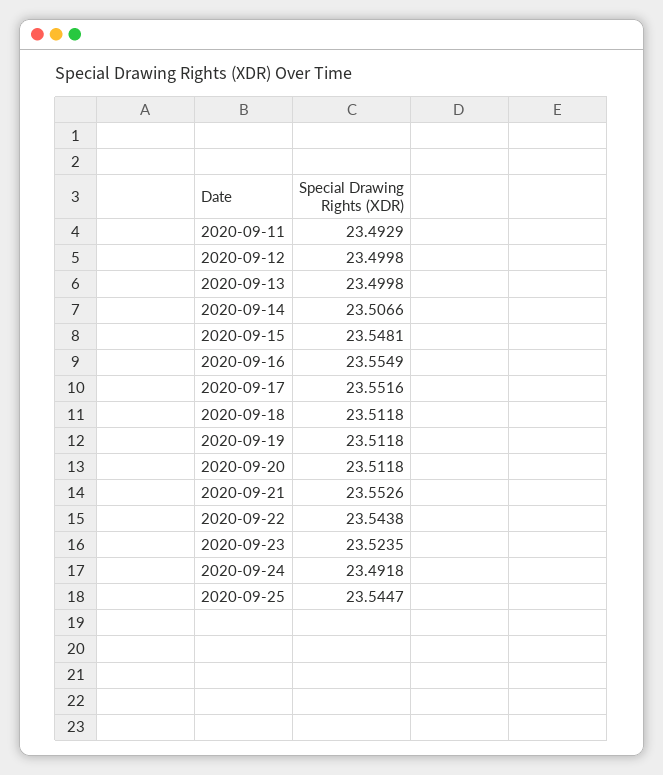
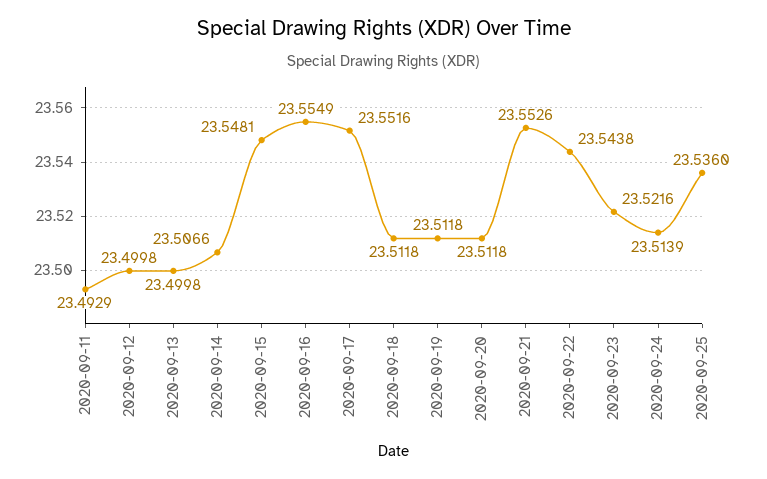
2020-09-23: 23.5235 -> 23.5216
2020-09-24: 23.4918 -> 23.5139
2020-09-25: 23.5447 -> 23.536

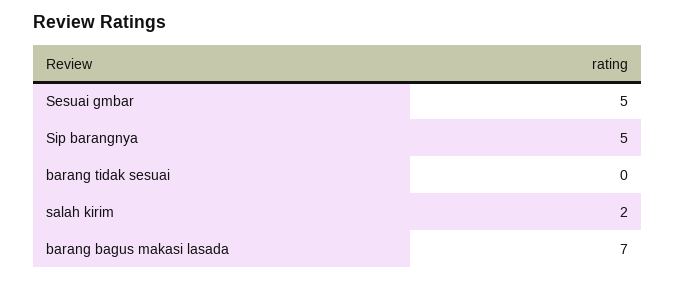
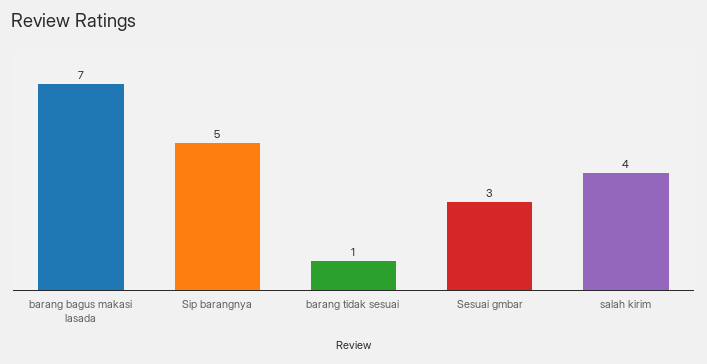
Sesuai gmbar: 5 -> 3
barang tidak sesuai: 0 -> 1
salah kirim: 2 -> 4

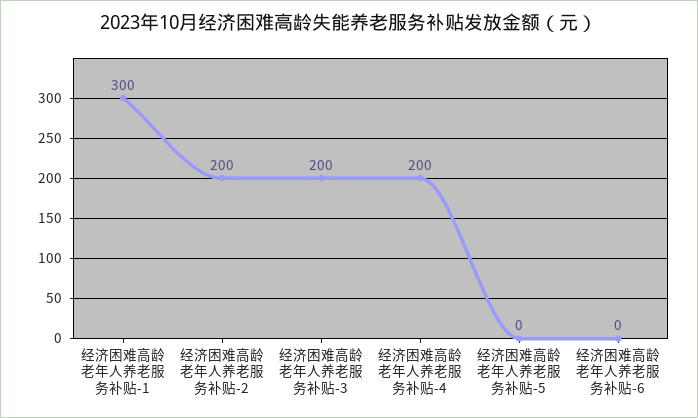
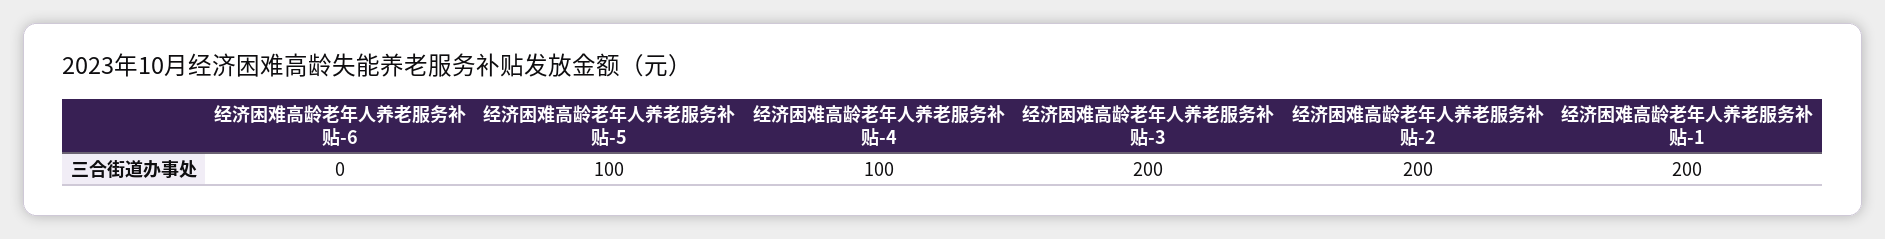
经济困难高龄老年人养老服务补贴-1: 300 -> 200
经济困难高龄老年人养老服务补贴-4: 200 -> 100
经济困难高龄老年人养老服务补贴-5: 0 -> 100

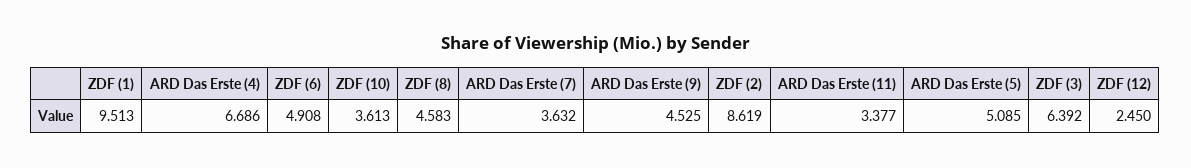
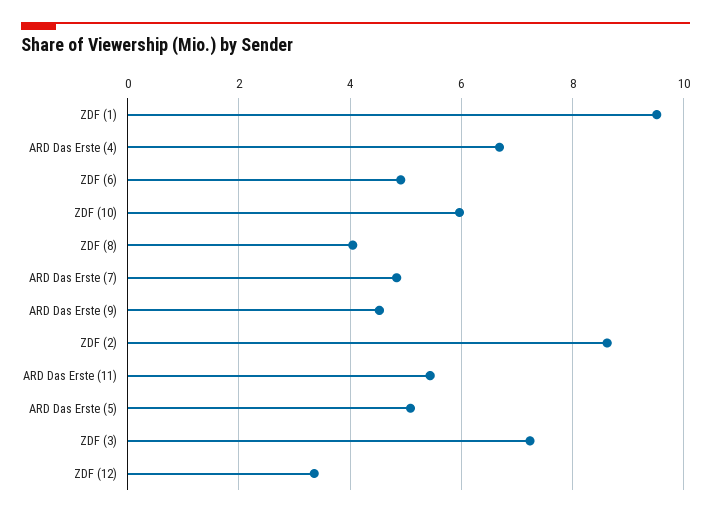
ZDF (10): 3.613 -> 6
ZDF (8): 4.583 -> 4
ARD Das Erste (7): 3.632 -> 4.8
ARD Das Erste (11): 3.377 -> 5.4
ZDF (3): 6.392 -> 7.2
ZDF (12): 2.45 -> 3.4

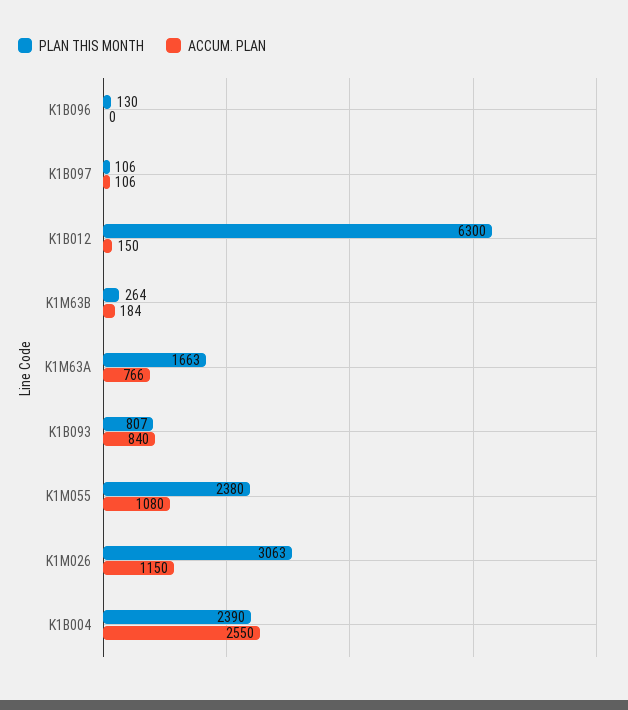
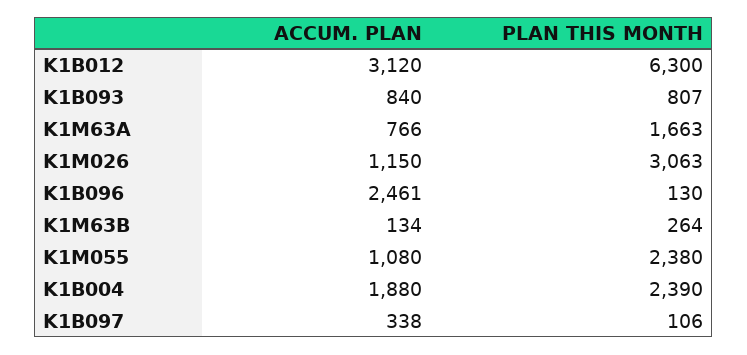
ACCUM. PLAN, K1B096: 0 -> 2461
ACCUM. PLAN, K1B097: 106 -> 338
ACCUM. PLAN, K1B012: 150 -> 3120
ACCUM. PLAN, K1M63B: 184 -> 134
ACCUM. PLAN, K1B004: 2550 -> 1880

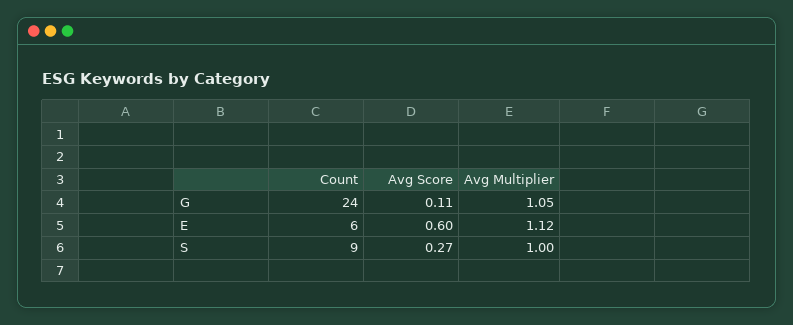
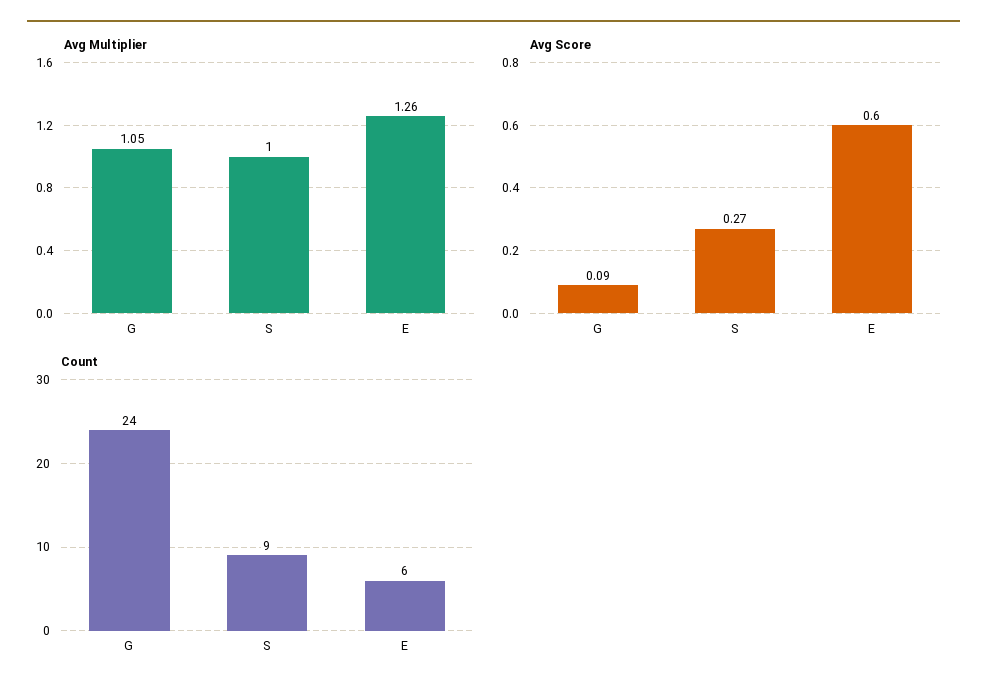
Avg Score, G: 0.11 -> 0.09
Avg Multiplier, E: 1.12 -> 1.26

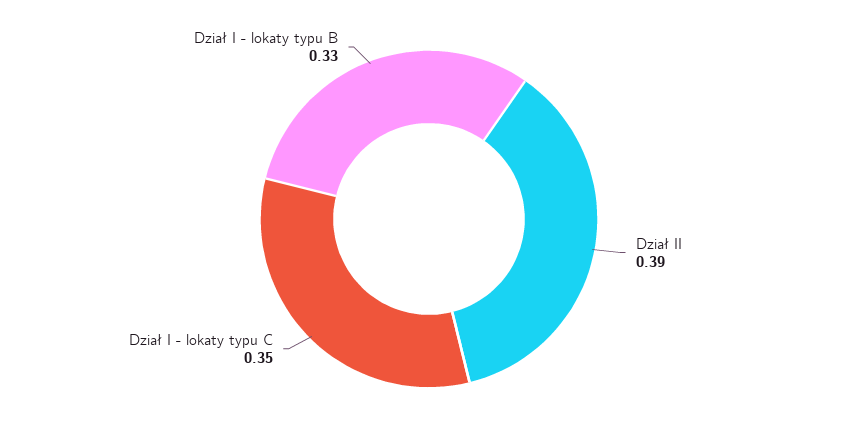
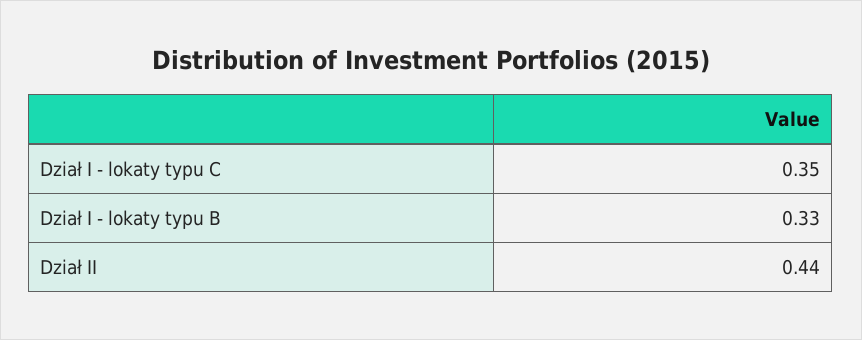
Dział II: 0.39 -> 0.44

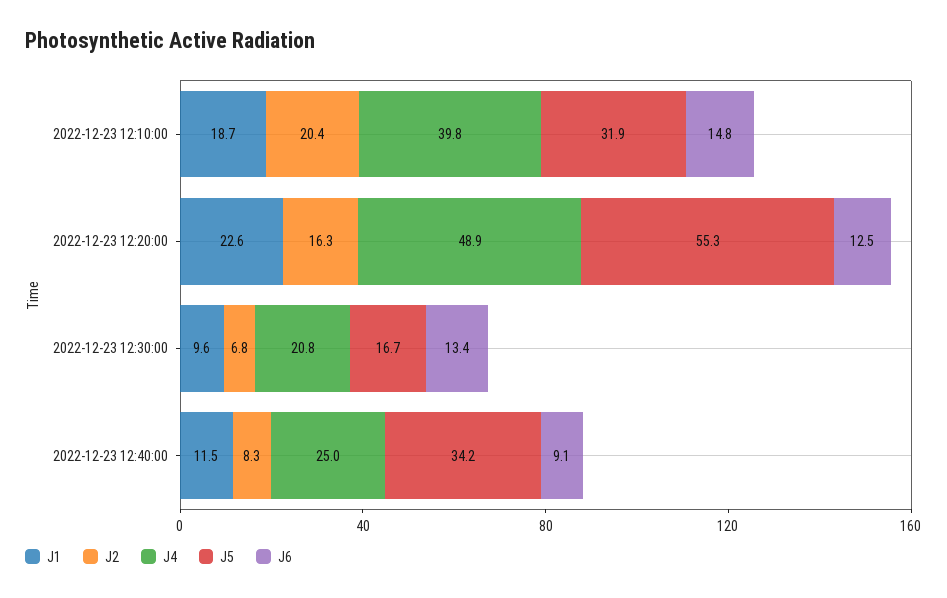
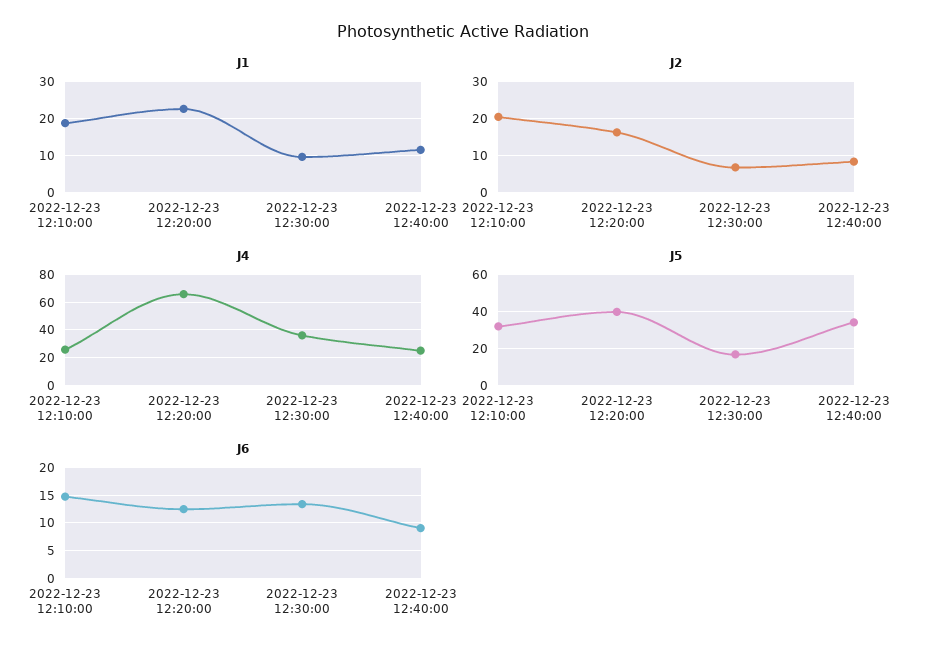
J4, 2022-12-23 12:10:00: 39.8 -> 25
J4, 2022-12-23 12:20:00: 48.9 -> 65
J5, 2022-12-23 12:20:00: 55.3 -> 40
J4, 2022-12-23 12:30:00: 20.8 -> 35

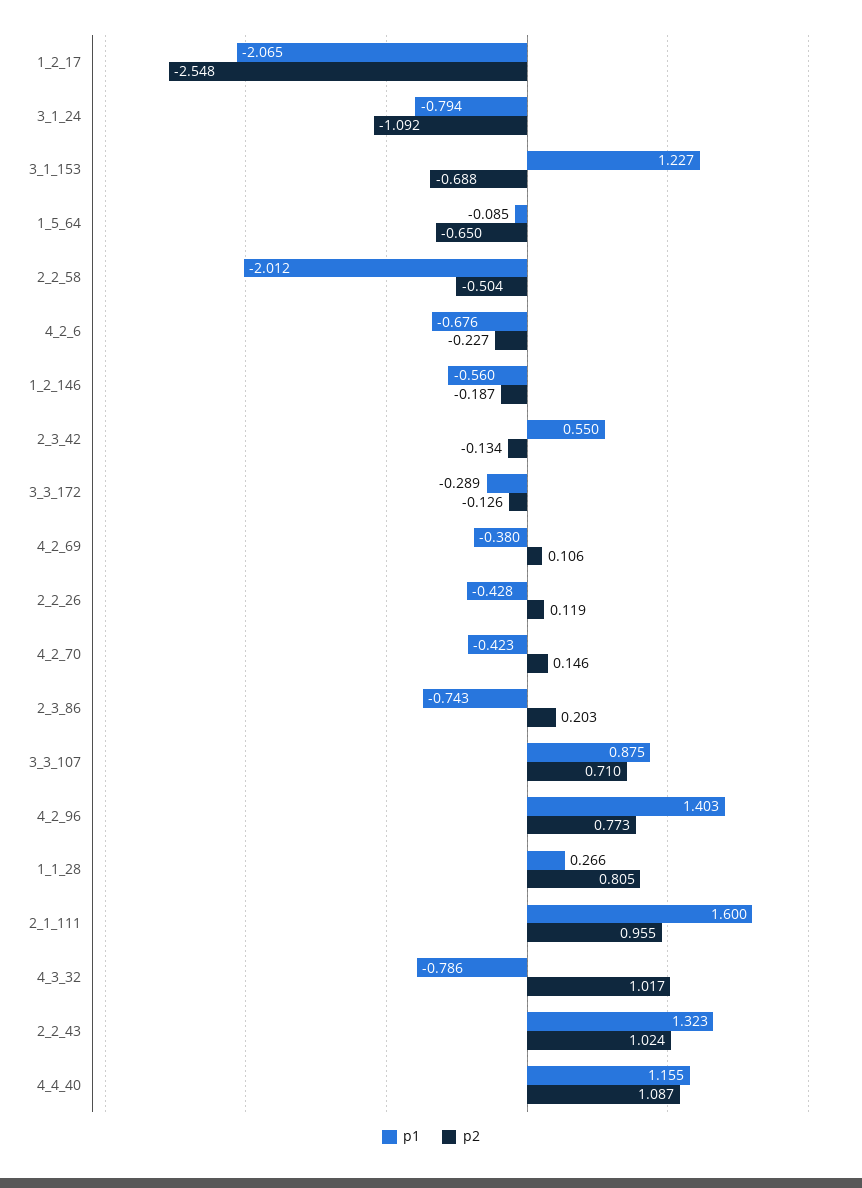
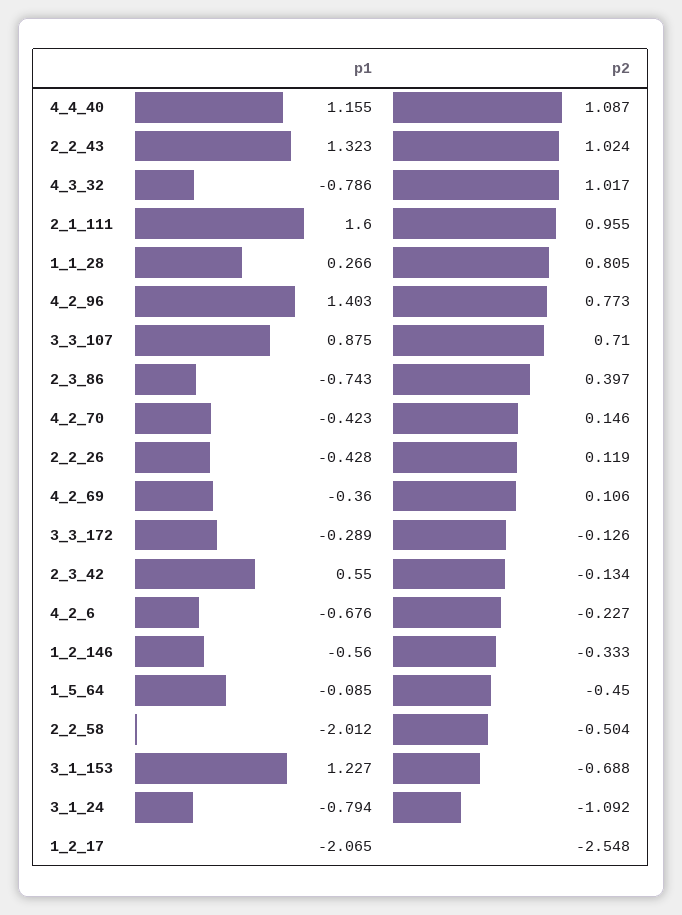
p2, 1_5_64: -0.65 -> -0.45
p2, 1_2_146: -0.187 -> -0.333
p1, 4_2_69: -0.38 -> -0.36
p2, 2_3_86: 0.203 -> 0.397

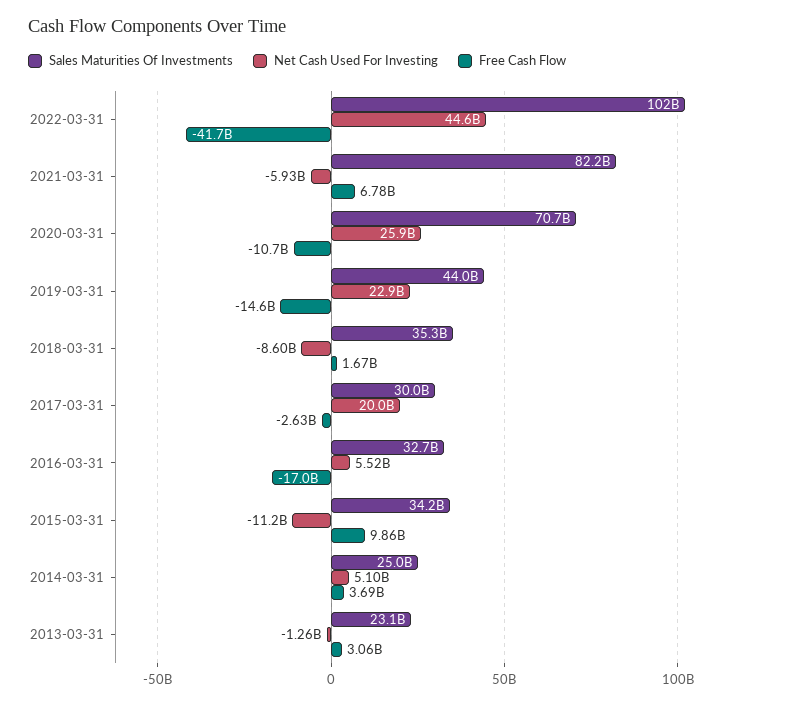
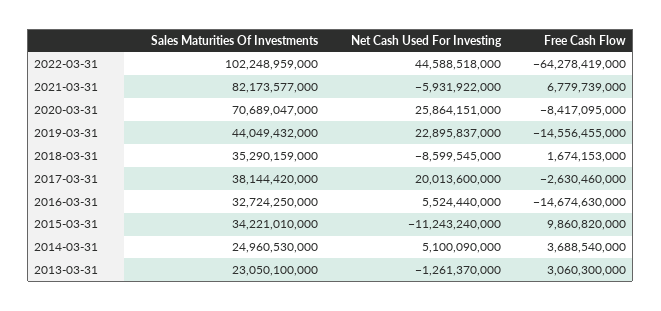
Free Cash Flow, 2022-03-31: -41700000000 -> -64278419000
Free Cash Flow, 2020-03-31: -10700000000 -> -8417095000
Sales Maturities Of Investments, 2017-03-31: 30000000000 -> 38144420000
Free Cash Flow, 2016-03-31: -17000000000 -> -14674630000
★ ★ ★ ★
Assignment
When the entries above show the word "PLAN" in a line, copy that line out.

Response
ACCUM. PLAN, K1B096: 0 -> 2461
ACCUM. PLAN, K1B097: 106 -> 338
ACCUM. PLAN, K1B012: 150 -> 3120
ACCUM. PLAN, K1M63B: 184 -> 134
ACCUM. PLAN, K1B004: 2550 -> 1880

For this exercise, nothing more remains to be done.